As mentioned in previous blog posts, I have been talking to a guy online for the past 2 months. We seem to get along okay and I’m kind of hoping that our conversations turn into something a bit more.
One such conversation a few weeks ago was a little bit unusual for me. As detailed in Going Crazy Taught Me A Lesson, I was lying on the lounge chair, watching a movie and finishing off a midnight snack. He had been hanging with some friends and admitted that he was a bit tipsy. He accidentally video called me and apologised (video calling is not his thing) but I replied that I would’t have answered anyway because I wasn’t wearing a bra. I never say things like that and I don’t know what possessed me to say it then. I immediately regretted typing that, although the statement was one hundred percent accurate. I told him so and he said that he would probably forget it by morning because he was tipsy and I hoped that he did.
The following morning, the first thing he messaged me was ‘I still remember.”

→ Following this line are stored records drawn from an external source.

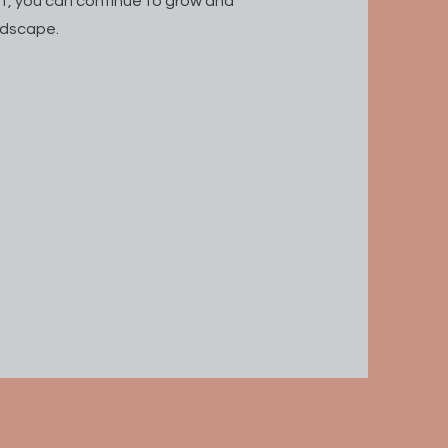
t, you can continue to grow and
andscape.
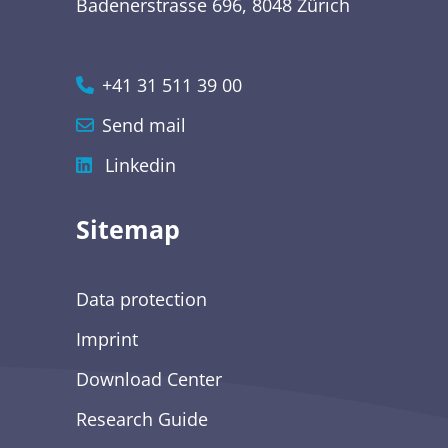
Badenerstrasse 696, 8048 Zürich
+41 31 511 39 00
Send mail
Linkedin
Sitemap
Data protection
Imprint
Download Center
Research Guide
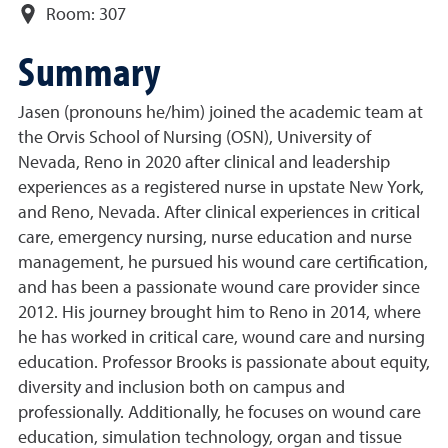
Room:
307
Summary
Jasen (pronouns he/him) joined the academic team at
the Orvis School of Nursing (OSN), University of
Nevada, Reno in 2020 after clinical and leadership
experiences as a registered nurse in upstate New York,
and Reno, Nevada. After clinical experiences in critical
care, emergency nursing, nurse education and nurse
management, he pursued his wound care certification,
and has been a passionate wound care provider since
2012. His journey brought him to Reno in 2014, where
he has worked in critical care, wound care and nursing
education. Professor Brooks is passionate about equity,
diversity and inclusion both on campus and
professionally. Additionally, he focuses on wound care
education, simulation technology, organ and tissue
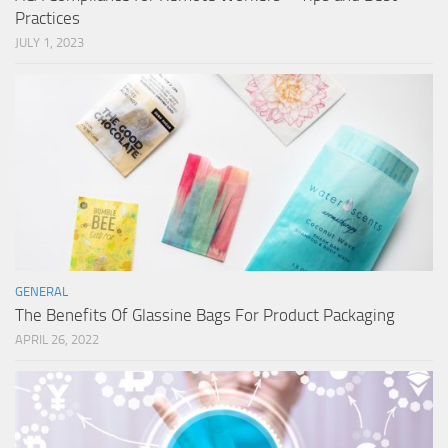
Practices
JULY 1, 2023
GENERAL
The Benefits Of Glassine Bags For Product Packaging
APRIL 26, 2022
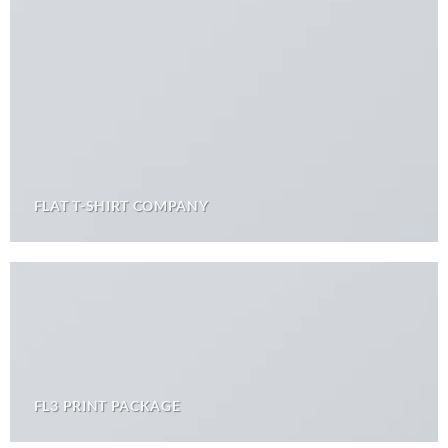
FLAT T-SHIRT COMPANY
FL3 PRINT PACKAGE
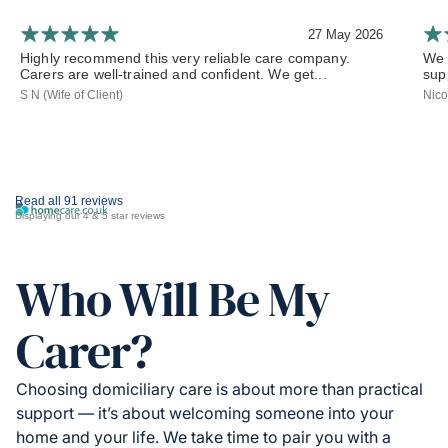
27 May 2026
Highly recommend this very reliable care company.
We 
Carers are well-trained and confident. We get...
sup
S N (Wife of Client)
Nico
Read all 91 reviews
Displaying our 4 & 5 star reviews
Who Will Be My
Carer?
Choosing domiciliary care is about more than practical
support — it’s about welcoming someone into your
home and your life. We take time to pair you with a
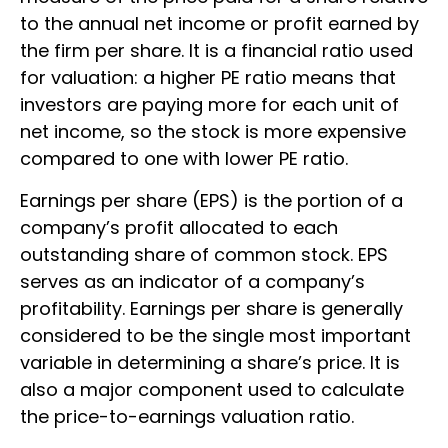
to the annual net income or profit earned by
the firm per share. It is a financial ratio used
for valuation: a higher PE ratio means that
investors are paying more for each unit of
net income, so the stock is more expensive
compared to one with lower PE ratio.
Earnings per share (EPS) is the portion of a
company’s profit allocated to each
outstanding share of common stock. EPS
serves as an indicator of a company’s
profitability. Earnings per share is generally
considered to be the single most important
variable in determining a share’s price. It is
also a major component used to calculate
the price-to-earnings valuation ratio.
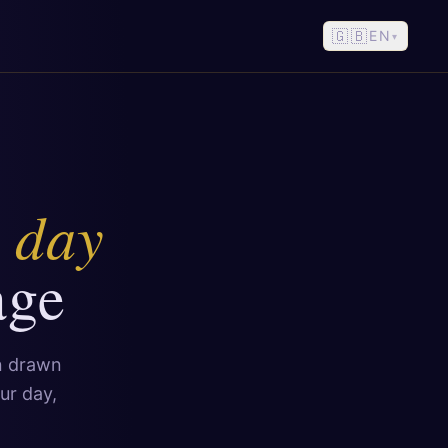
🇬🇧
EN
▾
e day
age
on drawn
ur day,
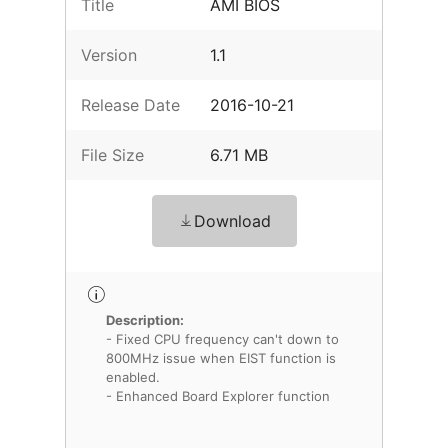
Title
AMI BIOS
Version
1.1
Release Date
2016-10-21
File Size
6.71 MB
Download
Description:
- Fixed CPU frequency can't down to
800MHz issue when EIST function is
enabled.
- Enhanced Board Explorer function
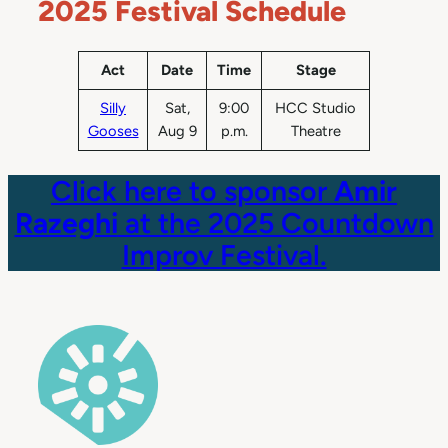
2025 Festival Schedule
Act
Date
Time
Stage
Silly
Sat,
9:00
HCC Studio
Gooses
Aug 9
p.m.
Theatre
Click here to sponsor
Amir
Razeghi
at the 2025 Countdown
Improv Festival.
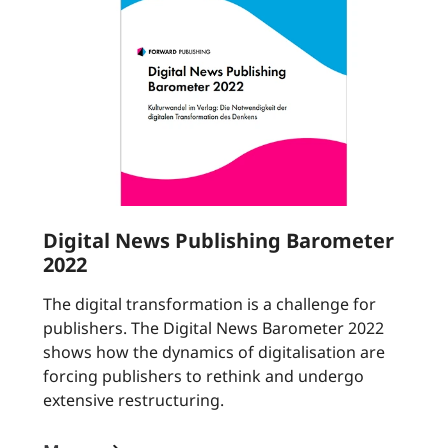
Digital News Publishing Barometer
2022
The digital transformation is a challenge for
publishers. The Digital News Barometer 2022
shows how the dynamics of digitalisation are
forcing publishers to rethink and undergo
extensive restructuring.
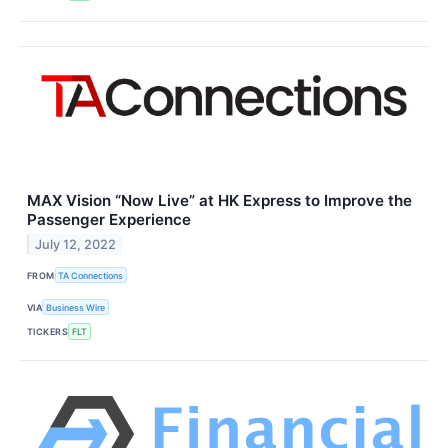
MAX Vision “Now Live” at HK Express to Improve the
Passenger Experience
July 12, 2022
FROM
TA Connections
VIA
Business Wire
TICKERS
FLT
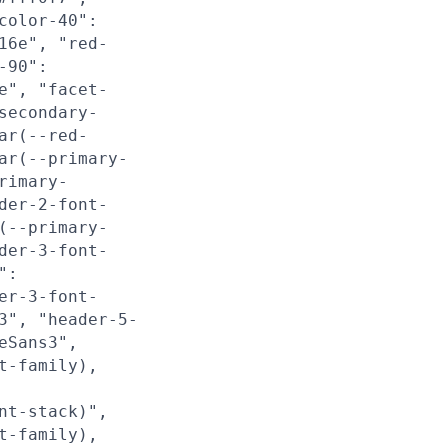
color-40":
16e", "red-
-90":
e", "facet-
secondary-
ar(--red-
ar(--primary-
rimary-
der-2-font-
(--primary-
der-3-font-
":
er-3-font-
3", "header-5-
eSans3",
t-family),
nt-stack)",
t-family),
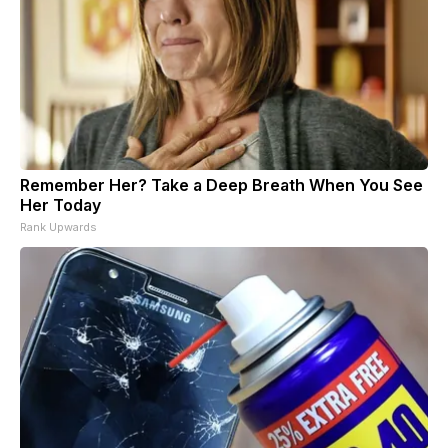
Remember Her? Take a Deep Breath When You See
Her Today
Rank Upwards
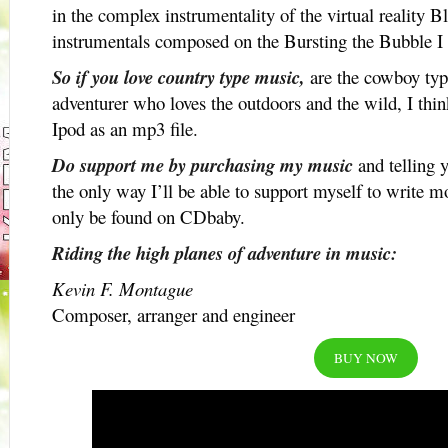
in the complex instrumentality of the virtual reality Bl
instrumentals composed on the Bursting the Bubble 
So if you love country type music,
are the cowboy type
adventurer who loves the outdoors and the wild, I thin
Ipod as an mp3 file.
Do support me by purchasing my music
and telling y
the only way I’ll be able to support myself to write
only be found on CDbaby.
Riding the high planes of adventure in music:
Kevin F. Montague
Composer, arranger and engineer
BUY NOW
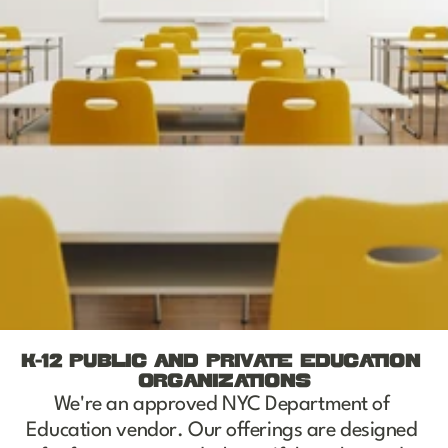
K-12 PUBLIC AND PRIVATE EDUCATION 
ORGANIZATIONS
We're an approved NYC Department of 
Education vendor. Our offerings are designed 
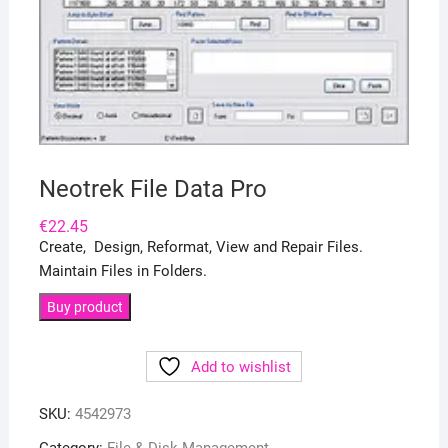
Neotrek File Data Pro
€
22.45
Create, Design, Reformat, View and Repair Files.
Maintain Files in Folders.
Buy product
Add to wishlist
SKU:
4542973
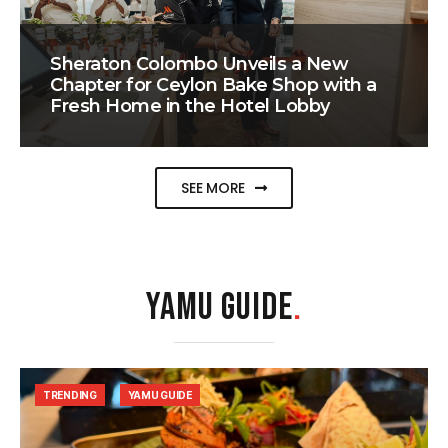
Sheraton Colombo Unveils a New
Chapter for Ceylon Bake Shop with a
Fresh Home in the Hotel Lobby
SEE MORE
YAMU GUIDE
.
TRENDING
YAMU GUIDE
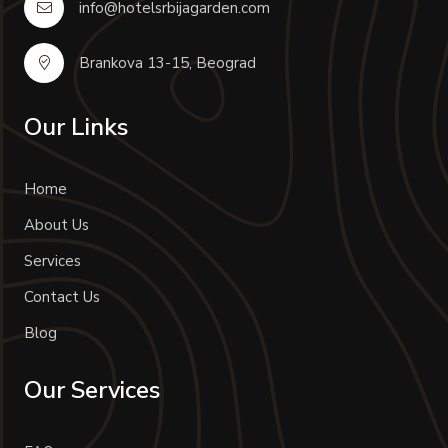
info@hotelsrbijagarden.com
Brankova 13-15, Beograd
Our Links
Home
About Us
Services
Contact Us
Blog
Our Services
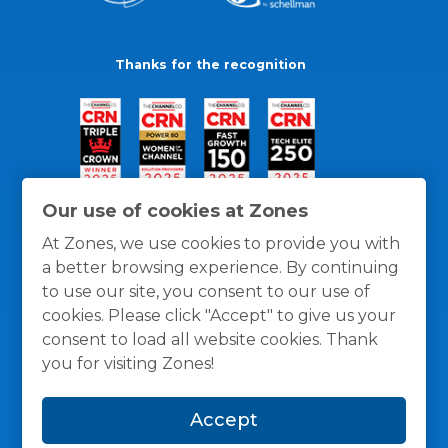
Thanks for the recognition
Our use of cookies at Zones
At Zones, we use cookies to provide you with
a better browsing experience. By continuing
to use our site, you consent to our use of
cookies. Please click "Accept" to give us your
consent to load all website cookies. Thank
you for visiting Zones!
General Policies
Privacy / Cookies Policy
Terms
Accept
and Conditions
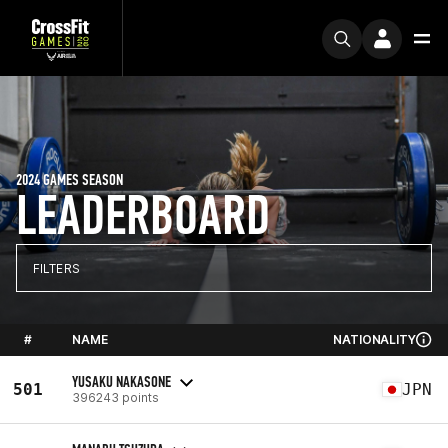
2024 GAMES SEASON
LEADERBOARD
FILTERS
#
NAME
NATIONALITY
YUSAKU NAKASONE
501
JPN
396243 points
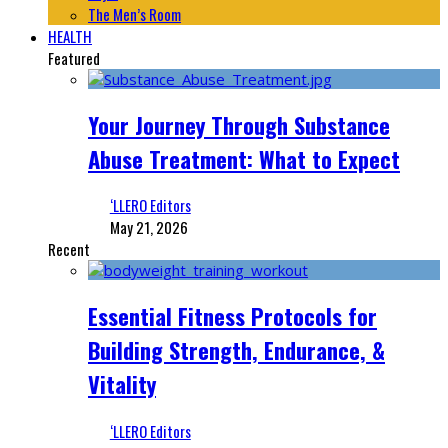
The Men’s Room
HEALTH
Featured
Your Journey Through Substance
Abuse Treatment: What to Expect
‘LLERO Editors
May 21, 2026
Recent
Essential Fitness Protocols for
Building Strength, Endurance, &
Vitality
‘LLERO Editors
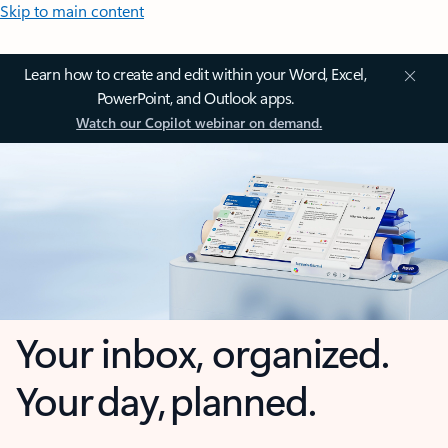
Skip to main content
Learn how to create and edit within your Word, Excel,
PowerPoint, and Outlook apps.
Watch our Copilot webinar on demand.
Your inbox, organized.
Your day, planned.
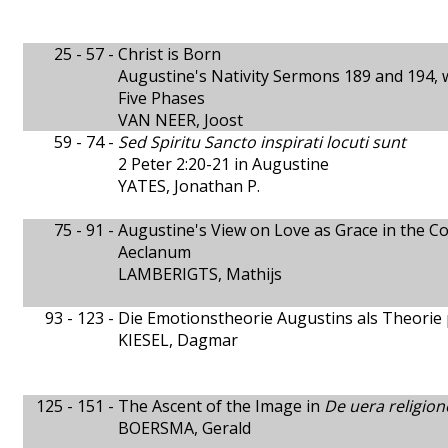
25 - 57 -
Christ is Born
Augustine's Nativity Sermons 189 and 194, w
Five Phases
VAN NEER, Joost
59 - 74 -
Sed Spiritu Sancto inspirati locuti sunt
2 Peter 2:20-21 in Augustine
YATES, Jonathan P.
75 - 91 -
Augustine's View on Love as Grace in the Co
Aeclanum
LAMBERIGTS, Mathijs
93 - 123 -
Die Emotionstheorie Augustins als Theorie 
KIESEL, Dagmar
125 - 151 -
The Ascent of the Image in
De uera religion
BOERSMA, Gerald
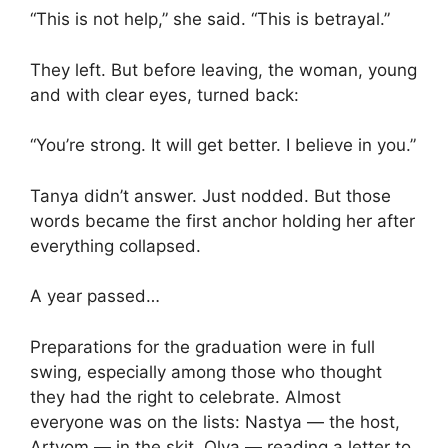
“This is not help,” she said. “This is betrayal.”
They left. But before leaving, the woman, young
and with clear eyes, turned back:
“You’re strong. It will get better. I believe in you.”
Tanya didn’t answer. Just nodded. But those
words became the first anchor holding her after
everything collapsed.
A year passed…
Preparations for the graduation were in full
swing, especially among those who thought
they had the right to celebrate. Almost
everyone was on the lists: Nastya — the host,
Artyom — in the skit, Olya — reading a letter to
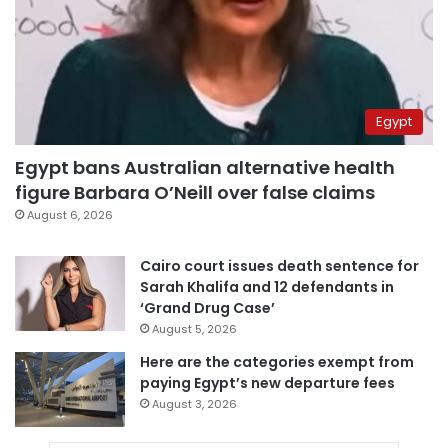
Egypt
Egypt bans Australian alternative health
figure Barbara O’Neill over false claims
August 6, 2026
Cairo court issues death sentence for
Sarah Khalifa and 12 defendants in
‘Grand Drug Case’
August 5, 2026
Here are the categories exempt from
paying Egypt’s new departure fees
August 3, 2026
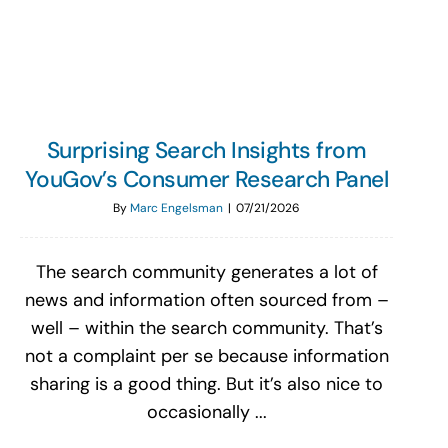
Search
for:
Surprising Search Insights from
YouGov’s Consumer Research Panel
By
Marc Engelsman
|
07/21/2026
The search community generates a lot of
news and information often sourced from –
well – within the search community. That’s
not a complaint per se because information
sharing is a good thing. But it’s also nice to
occasionally ...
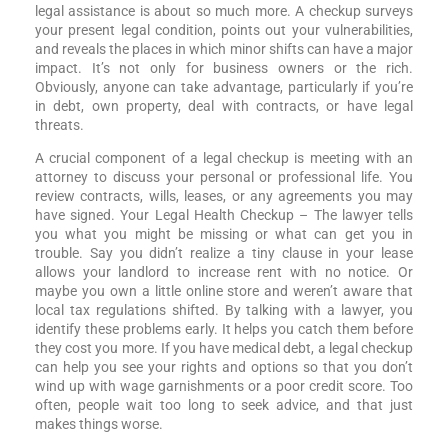
legal assistance is about so much more. A checkup surveys
your present legal condition, points out your vulnerabilities,
and reveals the places in which minor shifts can have a major
impact. It’s not only for business owners or the rich.
Obviously, anyone can take advantage, particularly if you’re
in debt, own property, deal with contracts, or have legal
threats.
A crucial component of a legal checkup is meeting with an
attorney to discuss your personal or professional life. You
review contracts, wills, leases, or any agreements you may
have signed. Your Legal Health Checkup – The lawyer tells
you what you might be missing or what can get you in
trouble. Say you didn’t realize a tiny clause in your lease
allows your landlord to increase rent with no notice. Or
maybe you own a little online store and weren’t aware that
local tax regulations shifted. By talking with a lawyer, you
identify these problems early. It helps you catch them before
they cost you more. If you have medical debt, a legal checkup
can help you see your rights and options so that you don’t
wind up with wage garnishments or a poor credit score. Too
often, people wait too long to seek advice, and that just
makes things worse.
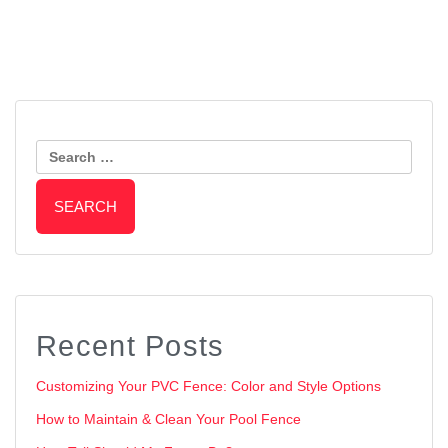
Post
Tips for Choosing the Perfect
Why Do Wood Gates Sag?
Fence Stain Color
Search
Navigation
for:
Recent Posts
Customizing Your PVC Fence: Color and Style Options
How to Maintain & Clean Your Pool Fence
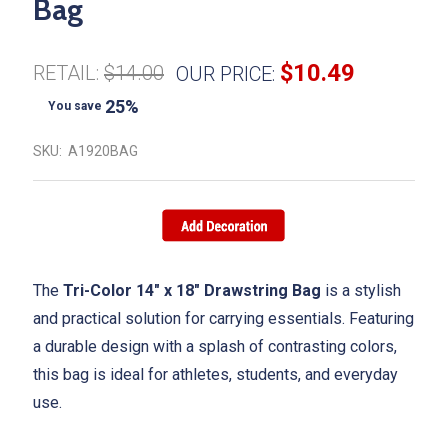
Bag
$10.49
RETAIL:
$14.00
OUR PRICE:
25%
You save
SKU:
A1920BAG
The
Tri-Color 14" x 18" Drawstring Bag
is a stylish
and practical solution for carrying essentials. Featuring
a durable design with a splash of contrasting colors,
this bag is ideal for athletes, students, and everyday
use.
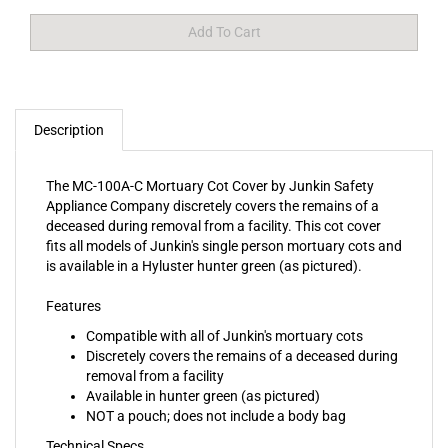
Description
The MC-100A-C Mortuary Cot Cover by Junkin Safety
Appliance Company discretely covers the remains of a
deceased during removal from a facility. This cot cover
fits all models of Junkin's single person mortuary cots and
is available in a Hyluster hunter green (as pictured).
Features
Compatible with all of Junkin's mortuary cots
Discretely covers the remains of a deceased during
removal from a facility
Available in hunter green (as pictured)
NOT a pouch; does not include a body bag
Technical Specs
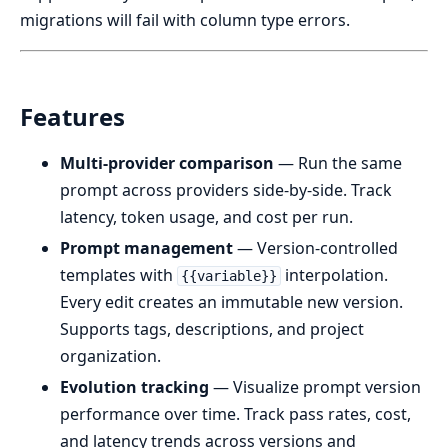
migrations will fail with column type errors.
Features
Multi-provider comparison
— Run the same
prompt across providers side-by-side. Track
latency, token usage, and cost per run.
Prompt management
— Version-controlled
templates with
interpolation.
{{variable}}
Every edit creates an immutable new version.
Supports tags, descriptions, and project
organization.
Evolution tracking
— Visualize prompt version
performance over time. Track pass rates, cost,
and latency trends across versions and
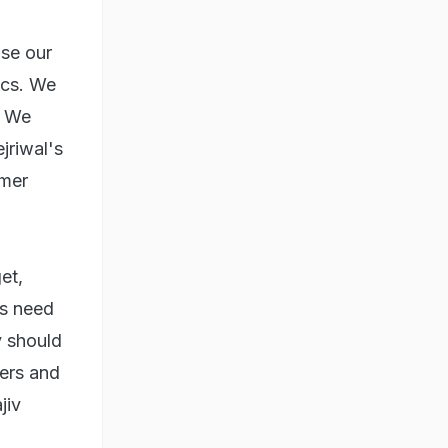
se our
ics. We
. We
jriwal's
rmer
et,
ms need
y should
vers and
jiv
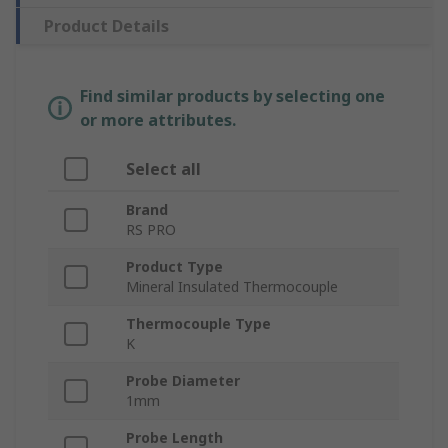
Product Details
Find similar products by selecting one
or more attributes.
Select all
Brand
RS PRO
Product Type
Mineral Insulated Thermocouple
Thermocouple Type
K
Probe Diameter
1mm
Probe Length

Since that time, we had been SnapChat-ing and I often send pictures of my cat. Occasionally, I would be holding my cat in the pictures and even more occasionally I would not be wearing a bra in the picture (because who wears a bra every second of the day? And I was at home). I thought that I had done a good job of disguising this fact by being selective with the angle of the shot and having quite a pixelated selfie. I like to pride myself on being quite a modest person and try to cover my (admittedly) quite voluptuous bosom as much as possible. There might have been a sneaky pool selfie with my friend (which I thought was reasonably classy for a swimwear selfie) that was sent during that time. But the purpose of that was to make him think that my vampiric self get more sun than I actually do, and the painful sunburn was sufficient to convince me to not repeat my poolside venture for quite a while.
Fast forward to yesterday and I sent another selfie with my cat to my Snap address book, and not him in particular. You can bet that I was surprised when I received, “Nice to see that you are wearing a bra today,” in reply. I think I just sat on my lounge chair in shock for at least two minutes, repeating “What?!” to my cat (the only one who would listen). The comment was just so left of field that it took me by complete surprise. Was he having a go at me, calling me a slut? Or was he trying to flirt?
I did not like the idea that he thought I was sending provocative pictures via social media, so I replied, “Oh my goodness! I thought that the images were pixelated enough to hide when I did that on occasion.” To which he replied, “I can still tell.” Maybe it was more flirty at this stage, but nonetheless I did not want to be known as the braless girl to his friends. So I replied, “I didn’t mean to come across as immodest. I shall try to be more modest in the future.”
“I don’t mind,” was the reply.
In a panic, I contacted all the other people that I regularly Snap. And they just so happened to be all female. Literally none of them noticed that I wasn’t wearing a bra in those few pictures. And I even sent some of the downloaded pictures to friends without SnapChat and they could not tell that I was not wearing a bra. Jay said that it was a guy thing to notice that about pictures, but I can’t say that I’ve had men blatantly notice my breasts like that before. Maybe I just haven’t noticed or assumed that they would show me the same courtesy that I show when I don’t check out the size of their penis.
So, he is a boobs guy. Which I don’t have a real problem with. But I will have to be careful with the Snaps that I send him in the future.